> [Problems and tasks]
1 – Please repeat the rows between the row holding "32: (207, 133)" and the row holding "85: (420, 216)", inclusive.
2 – Carry on the passage about terrorism and organized crime from its last sentence.

> [Text]

——

It is fundamentally a broad conflict that puts the moderate against the extremist. The job of fighting terrorism cannot be separated from the task of preventing, containing and ending conflicts. All too often the places that generate terrorism as well as drug-trafficking, health epidemics, refugees, outflows and environmental disasters are shattered societies where hunger, greed, repression and poverty have fed violence, despair and extremism.



A close nexus



"Organised crime" will be a defining issue of the 21st century as the cold war was that of the 20th century and colonialism that of the 19th century. Transnational crime will proliferate because crime groups are the major beneficiaries of globalisation. The global drug industry alone now accounts for 2 per cent of the world economy and it is constantly rising.



According to a 1999 World Bank report, the smuggling trade between Taliban-controlled Afghanistan and Pakistan was worth more than $2.5 billions in 1997. If smuggling from other neighbouring nations is included in this network, the turnover could easily cross $5 billions most of it is in narcotics and its related ingredients like various chemicals which go for refining heroin.

——

> [Data for analysis]
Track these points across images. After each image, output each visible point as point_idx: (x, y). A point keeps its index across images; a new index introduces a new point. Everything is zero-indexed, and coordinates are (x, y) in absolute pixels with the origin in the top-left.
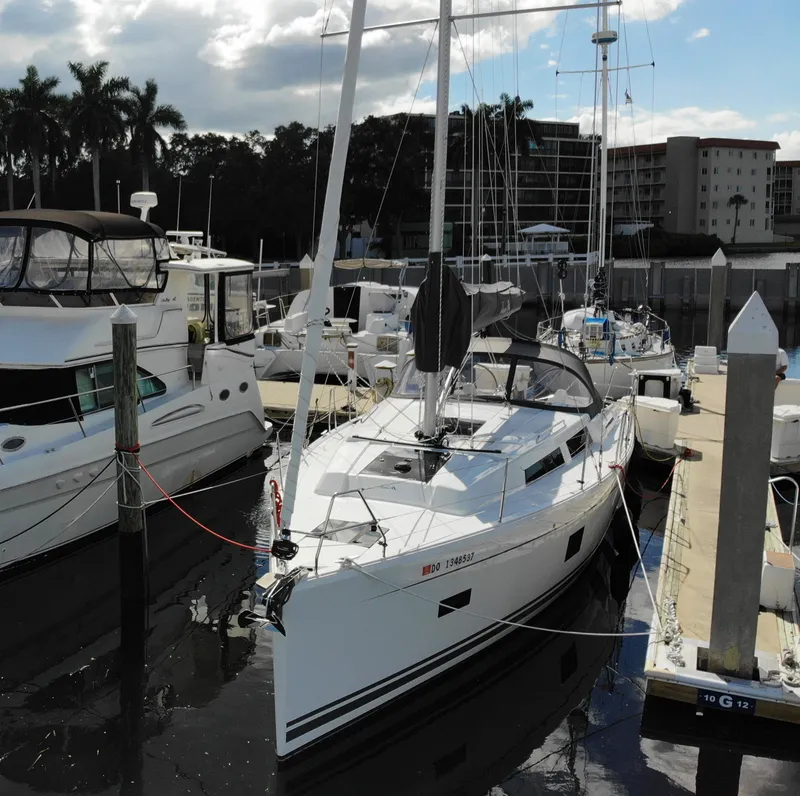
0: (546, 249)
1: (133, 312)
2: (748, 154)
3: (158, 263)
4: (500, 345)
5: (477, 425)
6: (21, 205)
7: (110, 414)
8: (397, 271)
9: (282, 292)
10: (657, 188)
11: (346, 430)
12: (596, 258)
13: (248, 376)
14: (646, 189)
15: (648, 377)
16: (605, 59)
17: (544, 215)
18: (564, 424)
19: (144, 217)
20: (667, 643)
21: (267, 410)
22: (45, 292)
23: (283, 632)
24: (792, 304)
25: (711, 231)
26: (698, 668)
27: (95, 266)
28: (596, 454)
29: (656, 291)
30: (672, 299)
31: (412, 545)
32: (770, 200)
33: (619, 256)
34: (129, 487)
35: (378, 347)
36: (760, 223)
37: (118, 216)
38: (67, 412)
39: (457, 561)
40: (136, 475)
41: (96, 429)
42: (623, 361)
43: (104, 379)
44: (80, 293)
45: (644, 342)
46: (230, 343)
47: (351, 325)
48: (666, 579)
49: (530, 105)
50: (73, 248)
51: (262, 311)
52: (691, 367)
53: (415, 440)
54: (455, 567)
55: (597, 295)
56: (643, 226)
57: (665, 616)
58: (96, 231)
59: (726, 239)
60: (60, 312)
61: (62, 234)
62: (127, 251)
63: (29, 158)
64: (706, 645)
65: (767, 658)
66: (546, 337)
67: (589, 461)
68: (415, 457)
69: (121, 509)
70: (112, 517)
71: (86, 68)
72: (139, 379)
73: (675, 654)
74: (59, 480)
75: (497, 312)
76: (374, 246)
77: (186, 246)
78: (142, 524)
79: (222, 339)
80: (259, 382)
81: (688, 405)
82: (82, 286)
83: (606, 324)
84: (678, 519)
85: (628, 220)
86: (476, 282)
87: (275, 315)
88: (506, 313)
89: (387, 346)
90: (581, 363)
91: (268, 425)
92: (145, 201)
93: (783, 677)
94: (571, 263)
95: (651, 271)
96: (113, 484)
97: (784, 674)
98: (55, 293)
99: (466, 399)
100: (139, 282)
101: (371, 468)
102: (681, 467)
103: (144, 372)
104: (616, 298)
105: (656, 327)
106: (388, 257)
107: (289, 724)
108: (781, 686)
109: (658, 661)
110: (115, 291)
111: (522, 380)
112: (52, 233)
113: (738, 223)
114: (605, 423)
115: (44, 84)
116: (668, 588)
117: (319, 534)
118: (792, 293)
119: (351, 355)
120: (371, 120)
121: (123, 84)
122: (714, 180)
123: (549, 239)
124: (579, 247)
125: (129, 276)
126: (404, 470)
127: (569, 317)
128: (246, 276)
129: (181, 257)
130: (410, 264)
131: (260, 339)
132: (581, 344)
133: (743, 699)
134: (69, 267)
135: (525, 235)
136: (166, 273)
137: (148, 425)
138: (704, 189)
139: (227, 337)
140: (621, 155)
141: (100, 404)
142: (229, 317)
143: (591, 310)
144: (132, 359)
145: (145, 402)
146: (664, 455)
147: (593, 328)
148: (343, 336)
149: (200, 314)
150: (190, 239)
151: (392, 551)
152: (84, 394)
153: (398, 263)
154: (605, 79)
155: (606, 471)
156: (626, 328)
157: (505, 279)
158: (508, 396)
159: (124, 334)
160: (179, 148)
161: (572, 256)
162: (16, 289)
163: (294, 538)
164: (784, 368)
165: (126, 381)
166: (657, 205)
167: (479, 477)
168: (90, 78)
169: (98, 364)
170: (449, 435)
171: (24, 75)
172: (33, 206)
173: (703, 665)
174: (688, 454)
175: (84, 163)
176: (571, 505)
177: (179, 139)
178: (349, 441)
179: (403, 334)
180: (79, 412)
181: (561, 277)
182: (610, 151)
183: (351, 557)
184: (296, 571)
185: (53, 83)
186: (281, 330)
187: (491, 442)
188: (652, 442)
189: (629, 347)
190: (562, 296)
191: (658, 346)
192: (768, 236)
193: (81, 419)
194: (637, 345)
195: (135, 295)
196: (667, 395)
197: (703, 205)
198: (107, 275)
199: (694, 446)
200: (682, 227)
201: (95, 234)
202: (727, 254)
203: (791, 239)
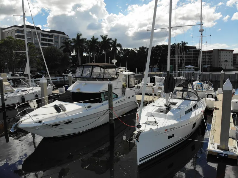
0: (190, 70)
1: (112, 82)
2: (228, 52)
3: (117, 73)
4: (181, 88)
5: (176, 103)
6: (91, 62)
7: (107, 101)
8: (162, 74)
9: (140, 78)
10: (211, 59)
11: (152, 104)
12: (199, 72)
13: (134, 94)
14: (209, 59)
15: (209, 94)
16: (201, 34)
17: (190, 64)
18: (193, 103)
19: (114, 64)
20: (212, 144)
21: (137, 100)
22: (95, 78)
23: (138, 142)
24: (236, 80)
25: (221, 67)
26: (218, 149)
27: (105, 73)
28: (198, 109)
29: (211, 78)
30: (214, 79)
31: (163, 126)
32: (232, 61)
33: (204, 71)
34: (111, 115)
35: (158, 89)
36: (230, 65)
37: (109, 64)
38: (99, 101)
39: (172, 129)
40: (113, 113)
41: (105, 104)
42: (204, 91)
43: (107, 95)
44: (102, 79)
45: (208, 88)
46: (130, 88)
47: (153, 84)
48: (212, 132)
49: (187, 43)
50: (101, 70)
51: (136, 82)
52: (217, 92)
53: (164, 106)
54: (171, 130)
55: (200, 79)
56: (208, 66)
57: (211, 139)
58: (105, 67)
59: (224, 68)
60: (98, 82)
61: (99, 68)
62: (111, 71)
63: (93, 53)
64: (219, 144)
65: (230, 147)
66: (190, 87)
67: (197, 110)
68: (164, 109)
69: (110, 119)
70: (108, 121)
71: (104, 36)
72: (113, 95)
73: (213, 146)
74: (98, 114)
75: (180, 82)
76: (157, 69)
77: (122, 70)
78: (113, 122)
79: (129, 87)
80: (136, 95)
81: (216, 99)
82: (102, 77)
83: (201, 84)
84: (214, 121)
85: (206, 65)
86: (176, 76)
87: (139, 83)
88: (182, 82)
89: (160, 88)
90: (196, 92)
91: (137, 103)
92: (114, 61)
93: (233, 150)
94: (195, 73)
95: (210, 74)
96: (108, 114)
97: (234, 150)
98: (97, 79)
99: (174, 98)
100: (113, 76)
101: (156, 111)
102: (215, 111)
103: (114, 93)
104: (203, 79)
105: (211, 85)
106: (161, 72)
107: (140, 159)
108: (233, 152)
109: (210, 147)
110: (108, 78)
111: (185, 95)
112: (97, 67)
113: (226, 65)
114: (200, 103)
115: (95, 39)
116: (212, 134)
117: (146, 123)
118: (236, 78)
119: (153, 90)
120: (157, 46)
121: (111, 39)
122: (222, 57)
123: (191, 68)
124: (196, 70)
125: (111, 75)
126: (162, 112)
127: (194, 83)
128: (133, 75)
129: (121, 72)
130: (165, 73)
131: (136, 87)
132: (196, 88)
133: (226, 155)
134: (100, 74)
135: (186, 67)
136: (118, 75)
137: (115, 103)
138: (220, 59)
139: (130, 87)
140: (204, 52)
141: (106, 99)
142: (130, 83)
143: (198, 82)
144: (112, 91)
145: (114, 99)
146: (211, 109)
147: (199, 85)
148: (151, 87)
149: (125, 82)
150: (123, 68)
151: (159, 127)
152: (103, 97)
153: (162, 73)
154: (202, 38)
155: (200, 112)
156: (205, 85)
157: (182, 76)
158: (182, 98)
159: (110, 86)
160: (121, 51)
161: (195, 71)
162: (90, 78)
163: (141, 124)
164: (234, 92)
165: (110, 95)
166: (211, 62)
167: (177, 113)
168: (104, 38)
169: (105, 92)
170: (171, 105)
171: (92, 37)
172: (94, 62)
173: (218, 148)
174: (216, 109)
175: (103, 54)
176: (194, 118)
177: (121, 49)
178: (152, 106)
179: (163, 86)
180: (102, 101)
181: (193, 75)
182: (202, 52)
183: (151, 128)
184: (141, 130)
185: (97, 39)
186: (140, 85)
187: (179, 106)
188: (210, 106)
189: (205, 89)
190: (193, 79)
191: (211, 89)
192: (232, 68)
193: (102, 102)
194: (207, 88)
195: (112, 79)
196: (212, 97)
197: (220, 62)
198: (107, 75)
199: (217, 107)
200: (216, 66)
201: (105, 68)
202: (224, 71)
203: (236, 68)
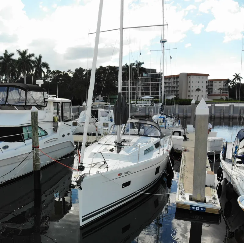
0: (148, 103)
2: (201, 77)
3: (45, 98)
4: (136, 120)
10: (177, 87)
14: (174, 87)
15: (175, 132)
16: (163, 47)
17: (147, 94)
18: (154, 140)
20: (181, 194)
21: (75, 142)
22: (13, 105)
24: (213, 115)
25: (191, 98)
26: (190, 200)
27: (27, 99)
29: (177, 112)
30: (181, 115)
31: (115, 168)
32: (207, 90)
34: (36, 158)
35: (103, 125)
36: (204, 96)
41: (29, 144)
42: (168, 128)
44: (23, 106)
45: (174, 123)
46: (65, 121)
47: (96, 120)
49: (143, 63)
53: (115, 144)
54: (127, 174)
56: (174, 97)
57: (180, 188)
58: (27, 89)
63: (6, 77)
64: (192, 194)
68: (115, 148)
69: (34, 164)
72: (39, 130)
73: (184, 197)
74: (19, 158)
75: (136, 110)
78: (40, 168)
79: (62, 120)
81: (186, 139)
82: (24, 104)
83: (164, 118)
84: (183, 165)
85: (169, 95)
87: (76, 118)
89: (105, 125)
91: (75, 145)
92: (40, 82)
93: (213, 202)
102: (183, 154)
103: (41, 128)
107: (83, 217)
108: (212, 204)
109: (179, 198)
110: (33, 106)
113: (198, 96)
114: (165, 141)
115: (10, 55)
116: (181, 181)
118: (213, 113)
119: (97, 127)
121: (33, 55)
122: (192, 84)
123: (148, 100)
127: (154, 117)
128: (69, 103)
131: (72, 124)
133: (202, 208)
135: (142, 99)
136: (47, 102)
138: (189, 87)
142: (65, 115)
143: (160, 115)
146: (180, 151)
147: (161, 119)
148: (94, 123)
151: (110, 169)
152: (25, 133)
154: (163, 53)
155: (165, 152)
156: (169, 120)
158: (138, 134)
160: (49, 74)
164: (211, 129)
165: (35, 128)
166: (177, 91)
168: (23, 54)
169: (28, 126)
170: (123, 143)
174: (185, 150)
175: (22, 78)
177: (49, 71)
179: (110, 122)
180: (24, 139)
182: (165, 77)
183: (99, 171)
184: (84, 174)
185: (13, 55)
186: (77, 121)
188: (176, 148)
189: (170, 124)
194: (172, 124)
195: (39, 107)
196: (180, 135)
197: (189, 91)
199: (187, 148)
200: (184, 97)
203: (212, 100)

——

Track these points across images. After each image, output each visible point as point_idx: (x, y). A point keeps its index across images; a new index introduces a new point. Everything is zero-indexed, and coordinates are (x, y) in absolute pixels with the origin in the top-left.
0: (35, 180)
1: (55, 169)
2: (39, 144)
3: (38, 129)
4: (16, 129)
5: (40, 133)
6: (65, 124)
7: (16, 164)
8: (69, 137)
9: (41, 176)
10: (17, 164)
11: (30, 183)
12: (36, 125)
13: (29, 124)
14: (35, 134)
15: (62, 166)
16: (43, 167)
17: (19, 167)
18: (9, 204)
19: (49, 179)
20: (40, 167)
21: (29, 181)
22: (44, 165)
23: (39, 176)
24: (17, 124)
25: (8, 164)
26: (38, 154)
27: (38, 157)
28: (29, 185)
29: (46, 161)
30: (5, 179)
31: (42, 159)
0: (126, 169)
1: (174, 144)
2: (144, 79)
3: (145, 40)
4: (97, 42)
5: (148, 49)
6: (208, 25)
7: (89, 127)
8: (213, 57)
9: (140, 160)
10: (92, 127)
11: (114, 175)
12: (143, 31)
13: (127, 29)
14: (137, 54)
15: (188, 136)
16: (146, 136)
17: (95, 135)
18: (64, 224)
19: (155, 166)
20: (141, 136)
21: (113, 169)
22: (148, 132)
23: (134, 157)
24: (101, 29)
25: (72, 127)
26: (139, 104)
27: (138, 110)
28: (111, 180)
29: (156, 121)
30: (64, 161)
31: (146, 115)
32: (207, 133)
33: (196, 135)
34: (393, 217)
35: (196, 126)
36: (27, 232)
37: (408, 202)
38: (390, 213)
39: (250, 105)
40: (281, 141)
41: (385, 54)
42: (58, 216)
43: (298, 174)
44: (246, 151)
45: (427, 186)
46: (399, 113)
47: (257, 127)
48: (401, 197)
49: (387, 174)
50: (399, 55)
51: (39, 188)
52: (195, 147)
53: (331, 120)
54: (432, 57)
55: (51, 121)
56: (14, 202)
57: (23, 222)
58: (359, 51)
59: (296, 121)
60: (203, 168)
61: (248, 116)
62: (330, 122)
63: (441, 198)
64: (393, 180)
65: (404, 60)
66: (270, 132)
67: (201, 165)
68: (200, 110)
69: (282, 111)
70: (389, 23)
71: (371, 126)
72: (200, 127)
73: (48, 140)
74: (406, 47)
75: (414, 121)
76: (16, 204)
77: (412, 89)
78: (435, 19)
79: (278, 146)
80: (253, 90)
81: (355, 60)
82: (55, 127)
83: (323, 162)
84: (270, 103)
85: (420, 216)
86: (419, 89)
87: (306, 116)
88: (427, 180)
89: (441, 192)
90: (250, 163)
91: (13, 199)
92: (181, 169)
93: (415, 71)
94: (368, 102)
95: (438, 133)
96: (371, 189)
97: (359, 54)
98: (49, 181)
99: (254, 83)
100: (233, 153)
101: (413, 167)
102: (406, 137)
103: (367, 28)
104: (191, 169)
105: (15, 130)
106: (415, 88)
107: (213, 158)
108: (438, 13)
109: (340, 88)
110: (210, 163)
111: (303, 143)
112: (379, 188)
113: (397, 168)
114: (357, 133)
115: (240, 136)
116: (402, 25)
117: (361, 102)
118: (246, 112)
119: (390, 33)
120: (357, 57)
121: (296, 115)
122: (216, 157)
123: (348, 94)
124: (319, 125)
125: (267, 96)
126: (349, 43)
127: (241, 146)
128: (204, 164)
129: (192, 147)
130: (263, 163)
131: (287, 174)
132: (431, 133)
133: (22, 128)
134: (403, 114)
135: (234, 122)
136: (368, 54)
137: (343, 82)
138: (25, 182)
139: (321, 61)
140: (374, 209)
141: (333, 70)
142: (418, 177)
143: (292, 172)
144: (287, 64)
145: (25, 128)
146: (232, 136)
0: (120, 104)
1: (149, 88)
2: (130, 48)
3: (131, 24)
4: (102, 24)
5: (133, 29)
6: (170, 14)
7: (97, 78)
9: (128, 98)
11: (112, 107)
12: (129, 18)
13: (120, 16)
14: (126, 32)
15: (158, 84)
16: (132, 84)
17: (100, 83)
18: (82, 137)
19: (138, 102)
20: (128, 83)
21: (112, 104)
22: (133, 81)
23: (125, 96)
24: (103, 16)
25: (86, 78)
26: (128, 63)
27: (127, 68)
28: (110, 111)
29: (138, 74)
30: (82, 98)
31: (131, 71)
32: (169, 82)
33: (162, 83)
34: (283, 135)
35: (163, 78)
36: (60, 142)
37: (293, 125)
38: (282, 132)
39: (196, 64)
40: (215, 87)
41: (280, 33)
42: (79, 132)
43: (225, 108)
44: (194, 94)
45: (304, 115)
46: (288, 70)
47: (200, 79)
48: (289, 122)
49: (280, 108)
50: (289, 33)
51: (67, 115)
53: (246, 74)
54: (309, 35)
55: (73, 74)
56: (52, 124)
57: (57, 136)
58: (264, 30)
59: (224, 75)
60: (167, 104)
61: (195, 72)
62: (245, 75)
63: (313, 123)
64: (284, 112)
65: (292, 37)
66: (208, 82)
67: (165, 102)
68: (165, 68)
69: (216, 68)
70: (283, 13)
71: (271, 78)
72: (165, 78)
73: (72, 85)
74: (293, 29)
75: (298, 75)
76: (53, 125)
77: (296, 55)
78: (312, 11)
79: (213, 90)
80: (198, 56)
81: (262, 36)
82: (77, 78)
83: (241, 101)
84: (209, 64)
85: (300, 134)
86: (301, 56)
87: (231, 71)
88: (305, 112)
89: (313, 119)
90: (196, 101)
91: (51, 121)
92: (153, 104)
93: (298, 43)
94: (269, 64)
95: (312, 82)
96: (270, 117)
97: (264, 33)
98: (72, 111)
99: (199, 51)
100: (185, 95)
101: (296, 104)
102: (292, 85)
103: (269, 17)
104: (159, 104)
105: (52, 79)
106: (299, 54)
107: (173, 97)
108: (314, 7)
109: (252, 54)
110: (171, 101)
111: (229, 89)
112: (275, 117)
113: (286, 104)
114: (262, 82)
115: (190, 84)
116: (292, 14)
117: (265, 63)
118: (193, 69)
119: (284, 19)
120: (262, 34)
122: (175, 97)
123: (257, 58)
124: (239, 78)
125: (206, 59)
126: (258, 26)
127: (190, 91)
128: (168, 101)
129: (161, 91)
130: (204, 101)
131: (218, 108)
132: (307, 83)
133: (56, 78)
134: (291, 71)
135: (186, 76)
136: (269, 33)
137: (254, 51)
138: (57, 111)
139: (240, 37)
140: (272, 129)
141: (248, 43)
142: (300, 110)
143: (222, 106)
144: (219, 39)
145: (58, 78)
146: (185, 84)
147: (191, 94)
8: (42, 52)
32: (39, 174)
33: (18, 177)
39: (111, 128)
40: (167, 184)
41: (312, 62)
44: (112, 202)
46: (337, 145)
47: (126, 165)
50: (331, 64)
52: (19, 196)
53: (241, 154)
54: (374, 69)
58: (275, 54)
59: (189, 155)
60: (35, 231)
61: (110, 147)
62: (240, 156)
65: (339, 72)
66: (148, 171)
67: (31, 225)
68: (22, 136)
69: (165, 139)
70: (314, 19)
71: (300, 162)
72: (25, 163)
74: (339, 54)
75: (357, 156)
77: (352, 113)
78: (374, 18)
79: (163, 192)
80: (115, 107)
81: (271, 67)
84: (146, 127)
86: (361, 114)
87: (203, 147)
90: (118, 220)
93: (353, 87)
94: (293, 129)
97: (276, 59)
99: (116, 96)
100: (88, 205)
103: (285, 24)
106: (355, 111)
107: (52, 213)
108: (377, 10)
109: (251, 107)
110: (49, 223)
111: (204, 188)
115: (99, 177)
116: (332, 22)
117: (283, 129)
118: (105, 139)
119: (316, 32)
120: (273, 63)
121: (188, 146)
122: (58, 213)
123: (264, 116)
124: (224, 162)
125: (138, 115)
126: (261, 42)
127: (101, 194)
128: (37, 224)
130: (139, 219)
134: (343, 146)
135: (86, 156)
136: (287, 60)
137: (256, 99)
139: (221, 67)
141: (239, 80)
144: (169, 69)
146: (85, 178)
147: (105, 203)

——

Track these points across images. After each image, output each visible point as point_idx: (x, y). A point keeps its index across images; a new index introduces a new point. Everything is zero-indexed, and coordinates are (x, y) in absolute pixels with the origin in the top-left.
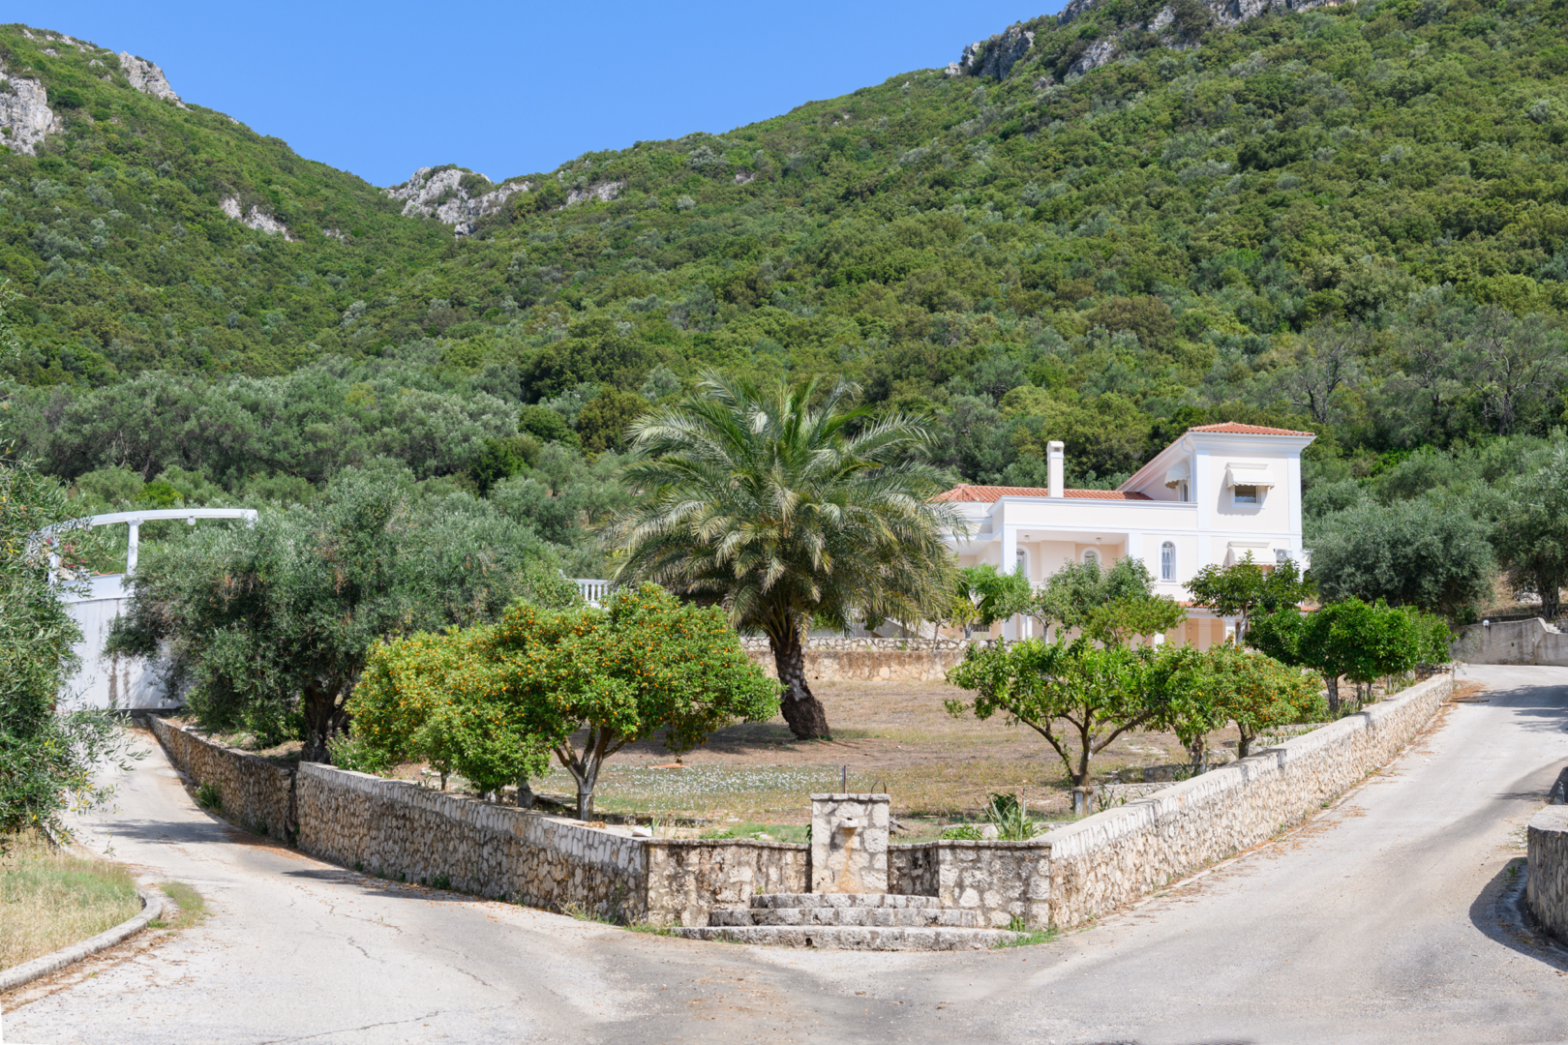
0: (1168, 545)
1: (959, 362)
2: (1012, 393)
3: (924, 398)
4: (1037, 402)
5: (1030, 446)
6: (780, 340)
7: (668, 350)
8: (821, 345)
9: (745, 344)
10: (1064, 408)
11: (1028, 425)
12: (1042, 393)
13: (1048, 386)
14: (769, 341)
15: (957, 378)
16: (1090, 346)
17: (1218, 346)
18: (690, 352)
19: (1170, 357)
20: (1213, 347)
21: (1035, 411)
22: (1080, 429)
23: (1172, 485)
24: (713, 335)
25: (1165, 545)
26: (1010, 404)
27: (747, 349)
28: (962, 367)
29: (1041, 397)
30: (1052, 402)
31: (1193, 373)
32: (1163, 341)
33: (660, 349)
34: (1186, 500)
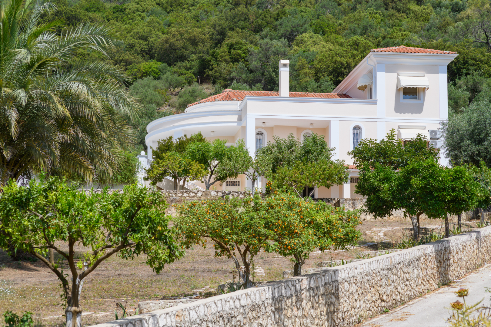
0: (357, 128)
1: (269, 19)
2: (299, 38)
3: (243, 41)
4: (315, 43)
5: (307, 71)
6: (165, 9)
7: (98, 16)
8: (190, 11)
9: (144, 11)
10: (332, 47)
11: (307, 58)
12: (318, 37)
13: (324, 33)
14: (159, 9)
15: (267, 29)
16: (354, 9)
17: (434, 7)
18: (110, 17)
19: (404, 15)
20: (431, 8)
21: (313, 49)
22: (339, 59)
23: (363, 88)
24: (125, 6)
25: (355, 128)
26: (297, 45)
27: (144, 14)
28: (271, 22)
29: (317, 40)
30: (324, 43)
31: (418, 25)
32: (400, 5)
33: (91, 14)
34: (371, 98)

——

> [Per-task outputs]
1 –
32: (207, 133)
33: (196, 135)
34: (393, 217)
35: (196, 126)
36: (27, 232)
37: (408, 202)
38: (390, 213)
39: (250, 105)
40: (281, 141)
41: (385, 54)
42: (58, 216)
43: (298, 174)
44: (246, 151)
45: (427, 186)
46: (399, 113)
47: (257, 127)
48: (401, 197)
49: (387, 174)
50: (399, 55)
51: (39, 188)
52: (195, 147)
53: (331, 120)
54: (432, 57)
55: (51, 121)
56: (14, 202)
57: (23, 222)
58: (359, 51)
59: (296, 121)
60: (203, 168)
61: (248, 116)
62: (330, 122)
63: (441, 198)
64: (393, 180)
65: (404, 60)
66: (270, 132)
67: (201, 165)
68: (200, 110)
69: (282, 111)
70: (389, 23)
71: (371, 126)
72: (200, 127)
73: (48, 140)
74: (406, 47)
75: (414, 121)
76: (16, 204)
77: (412, 89)
78: (435, 19)
79: (278, 146)
80: (253, 90)
81: (355, 60)
82: (55, 127)
83: (323, 162)
84: (270, 103)
85: (420, 216)

2 –
There is a close nexus between Taliban and Pakistan in drug- trafficking. According to the U.N. Drug Control Programme, Afghanistan produced 4,600 metric tons of opium in 1999 — three times more opium than what is produced elsewhere in the world. This opium is processed in refining factories in Pakistan before being sent to Lagos en route to Europe and America. It is this drug money, running into several millions of dollars, that fuels terrorism, funds networks across the world and makes possible missions like the WTC air attack.



But drugs may not be the largest part of the global mafia's business. Mafia related stock-frauds use offshore corporations through various hideouts in the international system to manipulate the stock market.



There are around 50 "states" in the world, e.g. Bahamas, the Pacific island of Nauru, Yugoslavia and the Republic of Montenegro, that exist largely by selling their national sovereignty to those who wish to buy it in order to make their business deals inconspicuous. The "state" of Dominia advertises itself on the World Wide Web — its passport can be bought in a package with a name change, under the slogan "Perfect for someone who would like to leave his past behind". There is no secret as to what these states do; but since they have the formal attributes of independent states, they cannot simply be closed down.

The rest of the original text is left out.